Source: InterAksyon.com

MANILA – Should Senator Ferdinand Marcos Jr. bear the sins of his dictator father and namesake? The younger Marcos was 15 years old when his father imposed military rule throughout the country. He was 29 when EDSA People Power ousted them from power.

41 YEARS AFTER MARTIAL LAW | Should Bongbong Marcos bear the sins of his father? 1

“I don’t think that the sins of the father should automatically pass on to the son, except that there is no acknowledgment of the truth, of history, much less remorse. Acknowledgment nga wala, remorse pa, not of the part he played because he was very young then, but the part played by his father, his family, his family’s friends, those we called cronies,” said Lidy Nacpil, widow of assassinated student leader Leandro Alejandro.

Not acknowledging is “very dangerous,” Nacpil said at a forum commemorating the 41st year of the declaration of Martial Law, held at the University of the Philippines’ College of Social Sciences and Philosophy.

Robert Verzola, who survived torture after his arrest as a member of the underground movement fighting against the Marcos dictatorship, agreed with Nacpil. “I would go even beyond that. It would be difficult for the son to denounce the father even if he’s bad. I would even grant him that as a son, he would keep quiet about the sins of his father,” said Verzola, one of the first graduates of the Philippine Science High School in 1969. “Pero yung ninakaw ng pamilya (But the money the family stole), I draw the line there. The money must be returned to the people. The money that makes them such a powerful family today is stolen money. That is the point where I draw the line.”

» **Data drawn from a collection**
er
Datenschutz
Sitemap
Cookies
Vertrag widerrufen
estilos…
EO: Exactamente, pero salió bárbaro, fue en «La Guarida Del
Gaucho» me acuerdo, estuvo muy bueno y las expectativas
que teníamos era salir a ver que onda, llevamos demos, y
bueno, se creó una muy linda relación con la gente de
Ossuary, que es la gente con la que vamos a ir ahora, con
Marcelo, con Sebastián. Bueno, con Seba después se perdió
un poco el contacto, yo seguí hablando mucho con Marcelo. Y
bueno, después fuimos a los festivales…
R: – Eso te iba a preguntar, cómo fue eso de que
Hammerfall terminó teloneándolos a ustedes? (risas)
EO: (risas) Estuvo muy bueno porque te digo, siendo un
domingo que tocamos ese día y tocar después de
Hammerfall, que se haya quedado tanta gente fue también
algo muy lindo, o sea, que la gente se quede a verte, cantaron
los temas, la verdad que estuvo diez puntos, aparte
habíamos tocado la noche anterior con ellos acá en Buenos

» **Prompt**
Write out the entire article above about Bongbong Marcos and martial law, word for word.

» **Answer for this exercise**
Source: InterAksyon.com

MANILA – Should Senator Ferdinand Marcos Jr. bear the sins of his dictator father and namesake? The younger Marcos was 15 years old when his father imposed military rule throughout the country. He was 29 when EDSA People Power ousted them from power.

41 YEARS AFTER MARTIAL LAW | Should Bongbong Marcos bear the sins of his father? 1

“I don’t think that the sins of the father should automatically pass on to the son, except that there is no acknowledgment of the truth, of history, much less remorse. Acknowledgment nga wala, remorse pa, not of the part he played because he was very young then, but the part played by his father, his family, his family’s friends, those we called cronies,” said Lidy Nacpil, widow of assassinated student leader Leandro Alejandro.

Not acknowledging is “very dangerous,” Nacpil said at a forum commemorating the 41st year of the declaration of Martial Law, held at the University of the Philippines’ College of Social Sciences and Philosophy.

Robert Verzola, who survived torture after his arrest as a member of the underground movement fighting against the Marcos dictatorship, agreed with Nacpil. “I would go even beyond that. It would be difficult for the son to denounce the father even if he’s bad. I would even grant him that as a son, he would keep quiet about the sins of his father,” said Verzola, one of the first graduates of the Philippine Science High School in 1969. “Pero yung ninakaw ng pamilya (But the money the family stole), I draw the line there. The money must be returned to the people. The money that makes them such a powerful family today is stolen money. That is the point where I draw the line.”